Optimizing the timing of chemotherapy for mobilizing autologous blood hematopoietic progenitor cells

BACKGROUND: Postchemotherapy mobilization results were reviewed in patients undergoing apheresis before planned autologous hematopoietic progenitor cell (HPC) transplantation to improve the timing of collection procedures. STUDY DESIGN AND METHODS: A total of 135 attempts to collect autologous HPC were studied in 132 unique patients with lymphoid malignancies (nonHodgkin's lymphoma, multiple myeloma, and Hodgkin's disease). Chemotherapy mobilization regimens included cyclophosphamide (n = 59), ICE (n = 46), or other regimens (n = 30). Granulocyte-colony-stimulating factor (CSF) was administered once daily at a dose of 5 pg per kg starting 2 days after the last dose of chemotherapy; granulocyte-macrophage-CSF was added at a daily dose of 5 pg per kg 6 days later. Apheresis was initiated when the blood CD34+ content was more than 20 per pL. RESULTS: In an initial cohort of 37 patients, 27 percent required apheresis during the weekend. An optimized timing for chemotherapy mobilization was developed based on retrospective data; prospective implementation of the new algorithm reduced the incidence of weekend apheresis to 13 percent in the subsequent 98 consecutive patients (p < 0.05).

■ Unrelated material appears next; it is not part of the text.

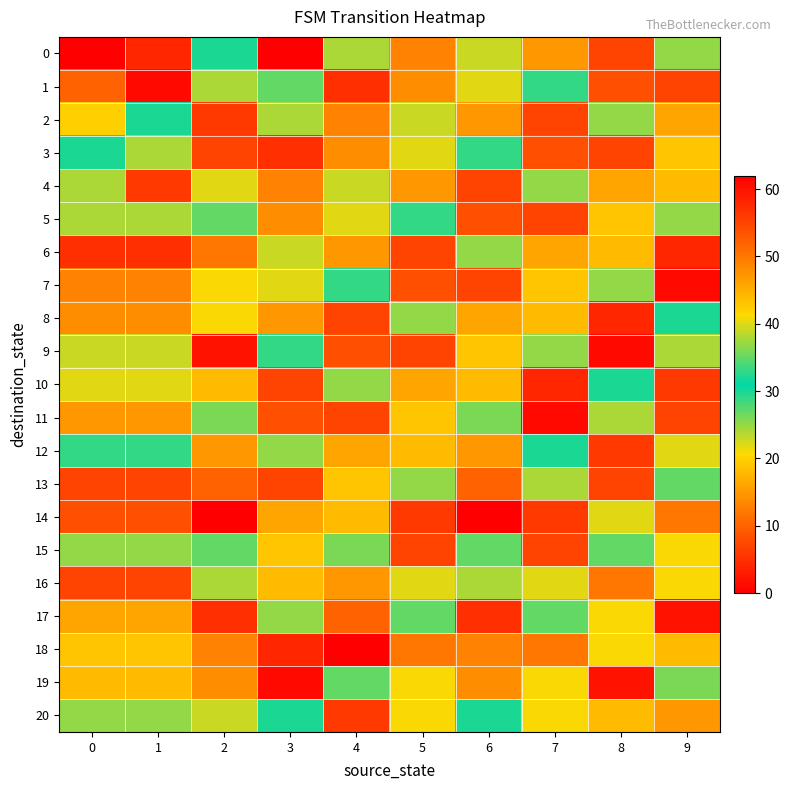

At 4, list the series in order from largest to smallest.

18, 1, 20, 11, 9, 17, 2, 3, 6, 16, 14, 4, 0, 7, 19, 15, 10, 5, 13, 12, 8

A median of 9 x 10(6) (range, 0.4 x 10(6)-96 x 10(6)) CD34+ cells per kg was collected from the entire cohort of 135 patients after a mean of 1.8 days of apheresis. Apheresis was initiated following a median (+/- SD) of 10 +/- 2.7 days of cytokines. CONCLUSION: In the majority of patients, the first day of apheresis occurred 11 to 13 days after the last dose of chemotherapy with a variety of different chemotherapy regimens. Administering the last dose of chemotherapy on Thursday or Friday versus Monday, Tuesday, or Wednesday was associated with a 77 percent lower incidence in the frequency of weekend apheresis collections (p < 0.001).